Yesterday, we followed the footsteps of Jesus by praying through the Stations of the Cross. It is called the Via Dolorosa, or the Way of the Sorrows, and it marks the path that Jesus took to Calvary, the place of his crucifixion and death. It starts near the Chapel of Condemnation, which is very close to the Chapel of Flagellation (see above), and ends at the Church of the Holy Sepulchre.

Christians have been following the fourteen Stations of the Cross as we know them today since the fifteenth century, and even earlier. They are marked with a Roman numeral on a bronze plaque. This particular spot (see above) marks the eighth station, where Jesus consoled the woman of Jerusalem.

We began the stations around 11:00am, while the shops were already up and running. This made it interesting (to say the least), as the narrow streets were congested with shoppers, merchants, and loud noises. Eventually we made it to the Church of the Holy Sepulchre, and it too was packed with pilgrims and tourists! The crowds offered us a taste of what Jesus must have experienced as carried his cross to Calvary.

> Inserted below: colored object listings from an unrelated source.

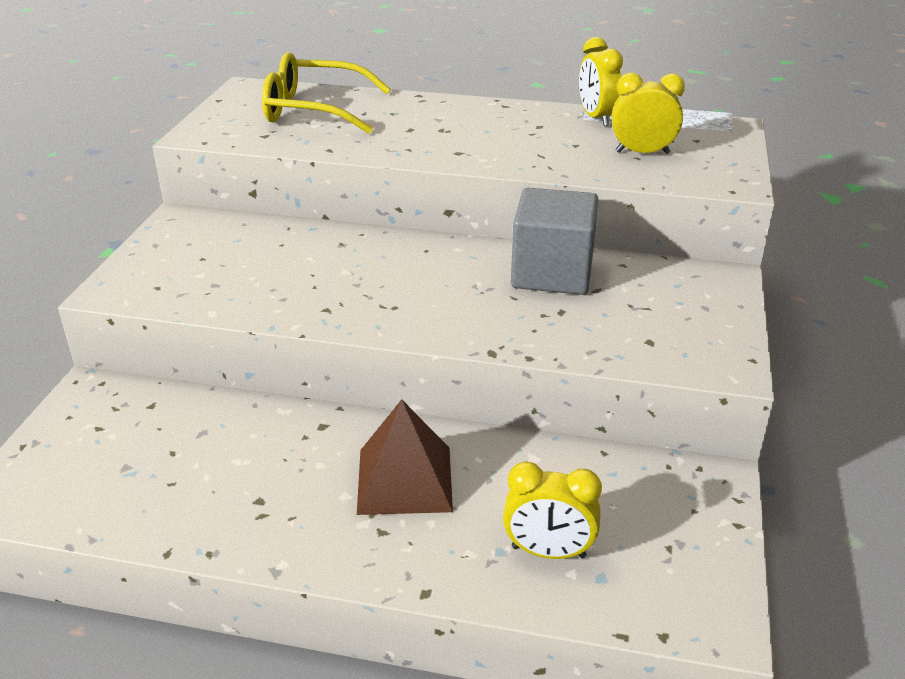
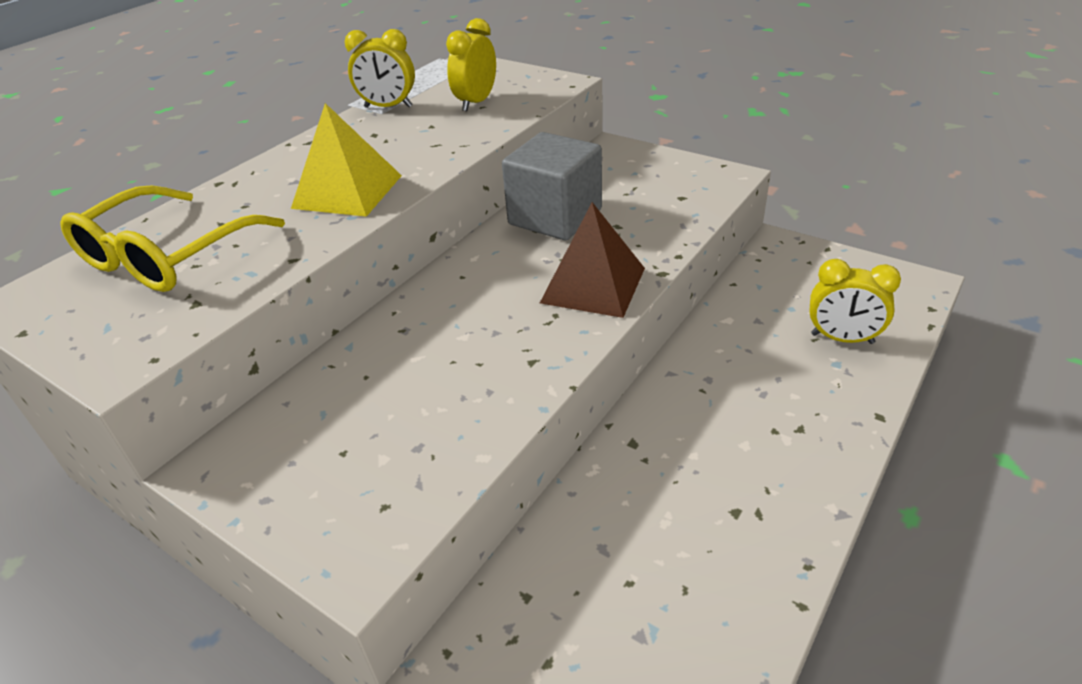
camera: 65 degrees left, 5 degrees up
(405, 480) = (734, 400): brown pyramid -> brown pyramid (593, 285)
(434, 141) = (347, 191): none -> yellow pyramid
(548, 552) = (842, 339): yellow clock -> yellow clock turned 75 degrees clockwise

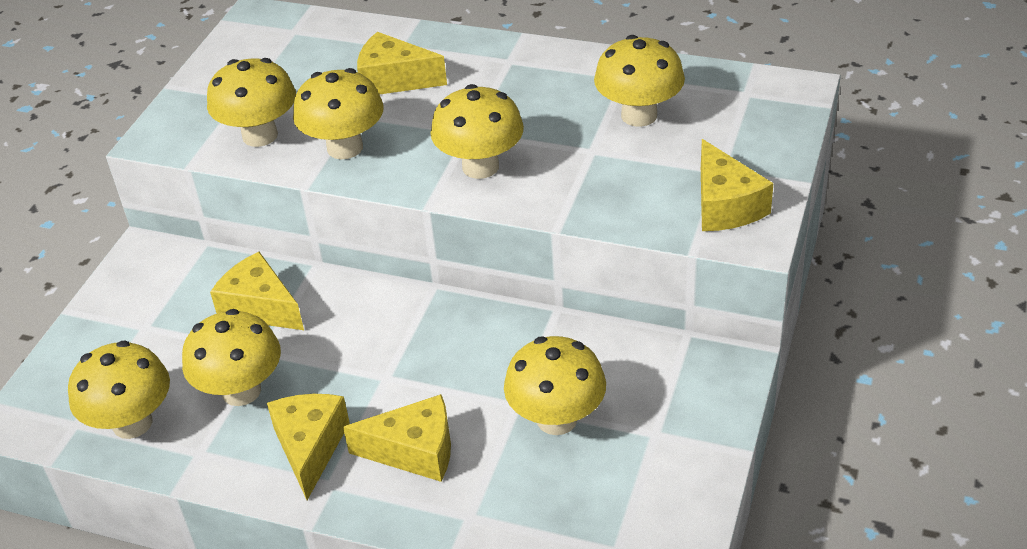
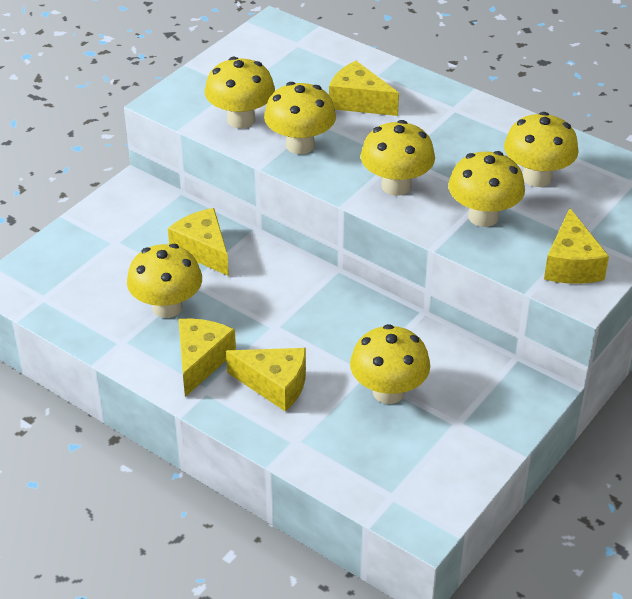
camera: 15 degrees right, 0 degrees up
(132, 423) = (83, 308): yellow mushroom -> yellow mushroom (483, 217)

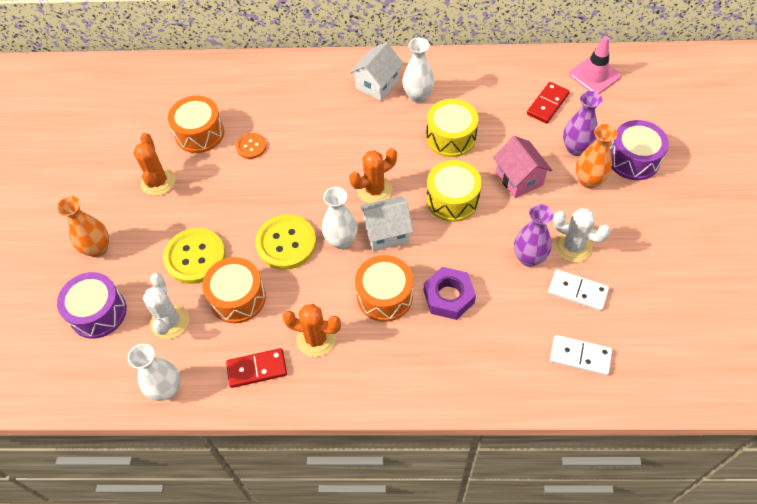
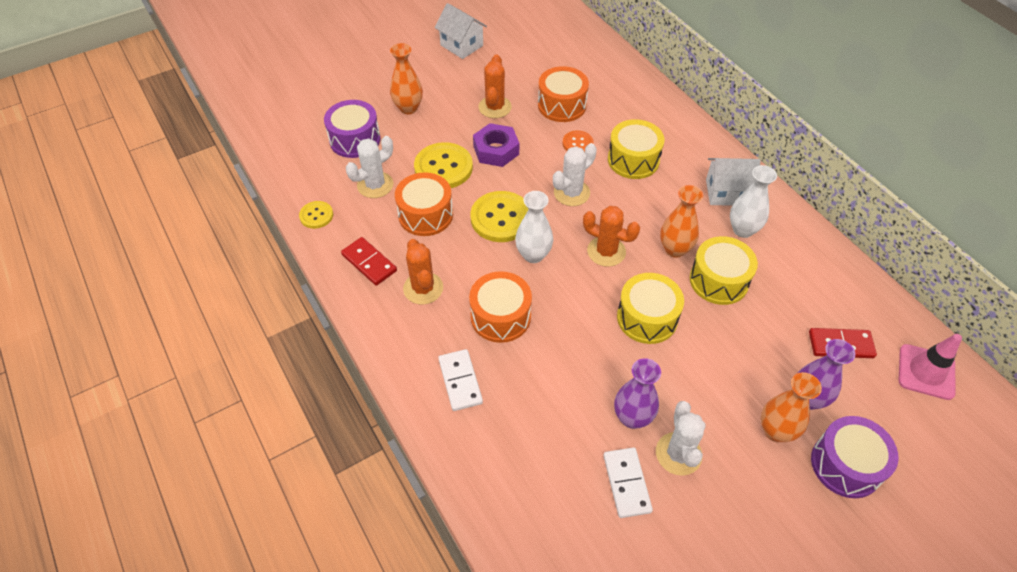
camera: 55 degrees right, 5 degrees down
(158, 182) = (495, 107): orange cactus -> orange cactus turned 45 degrees counterclockwise
(166, 389) = (316, 215): white vase -> yellow button
(299, 120) = (633, 160): none -> yellow drum
(299, 180) = (571, 193): none -> white cactus
(386, 232) = (568, 284): white house -> white house (461, 45)
(404, 146) = (675, 249): none -> orange vase
(448, 297) = (536, 368): purple nut -> purple nut (496, 150)
(519, 179) = (721, 363): pink house -> none
(580, 356) = (550, 521): white domino -> white domino (460, 381)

Of all the stops, the most peaceful place to pray was the Fourth Station, the meeting between Jesus and his Blessed Mother, Mary. The statue (see above) captures the scene beautifully, especially the tender sorrow between a mother and Son. It recalls the words of the “Stabat Mater,” the hymn used between stations. This particular verse speaks to the Blessed Mother:

Make me feel as you have felt: make my soul to glow and melt, with the love of Christ our Lord.

The Via Dolorosa ends at the Church of the Holy Sepulchre on Mount Calvary and finally, in the tomb. Pictured below is the chapel on top of Mount Calvary. It is a very sacred place, for it was here that Jesus died on the cross.

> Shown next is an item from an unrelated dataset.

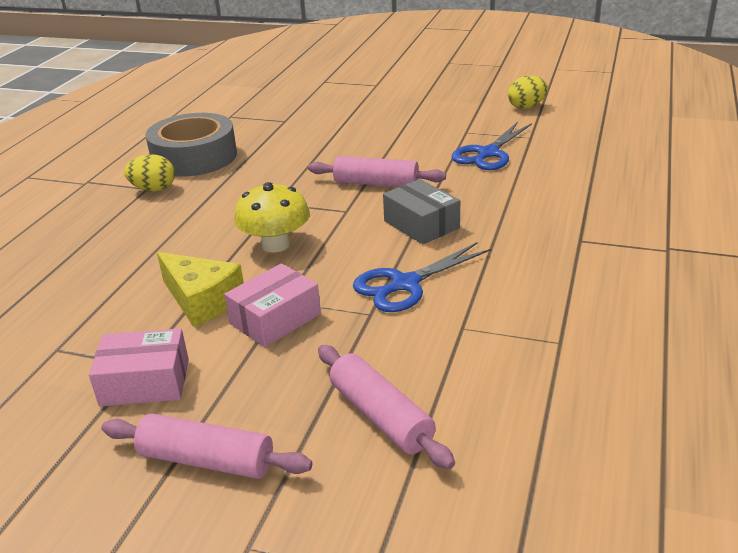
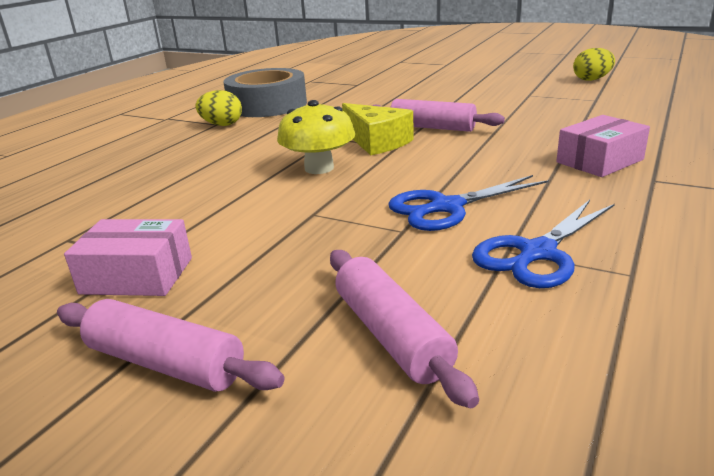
camera: 10 degrees right, 5 degrees down
(202, 300) = (228, 208): yellow cheese -> yellow cheese (376, 142)
(275, 319) = (297, 228): pink box -> pink box (599, 161)
(421, 224) = (473, 159): grey box -> none
(488, 153) = (550, 110): blue scissors -> blue scissors (537, 253)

Walking in the footsteps of Jesus with my brother seminarians was a moving experience. It was especially beautiful to end at the tomb (see below), the Holy Sepulchre itself. The last station is the laying of Jesus in the tomb, and thanks be to God that this is not the end of the story. Jesus has risen from the dead, “Alleluia, Alleluia!”

In closing, I would like to leave you with an address given by Pope Saint John Paul II in 1979, recommended to me by a good friend:

“I come to you as a servant of Jesus Christ, and I want to speak to you about him. Christ came to bring joy: joy to children, joy to parents, joy to families and to friends, joy to workers and to scholars, joy to the sick and to the elderly, joy to all humanity. In a true sense, joy is the keynote of the Christian message and the recurring motif of the Gospels. Recall the first words of the angel to Mary : “Rejoice, O full of grace, the Lord is with you” (Lk 1:28). And at the birth of Jesus, the angels announced to the shepherds: “Listen, I bring you news of great joy, joy to be shared by all people” (Lk 2:10). Years later as Jesus entered Jerusalem riding on a colt, “the whole group of disciples joyfully began to praise God at the top of their voices. ‘Blessed is the King who comes in the name of the Lord’ !” (Lk 19:37-38) . We are told that some Pharisees in the crowd complained, saying: “Master, stop your disciples”. But Jesus answered: ” I tell you, if they were silent, the very stones would cry out” (Lk 19:39-40).

Are not those words of Jesus still true today? If we are silent about the joy that comes from knowing Jesus, the very stones of our cities will cry out! For we are an Easter people and “Alleluia” is our song. With Saint Paul I exhort you: “Rejoice in the Lord always, I say it again, rejoice” (Phil 4:4).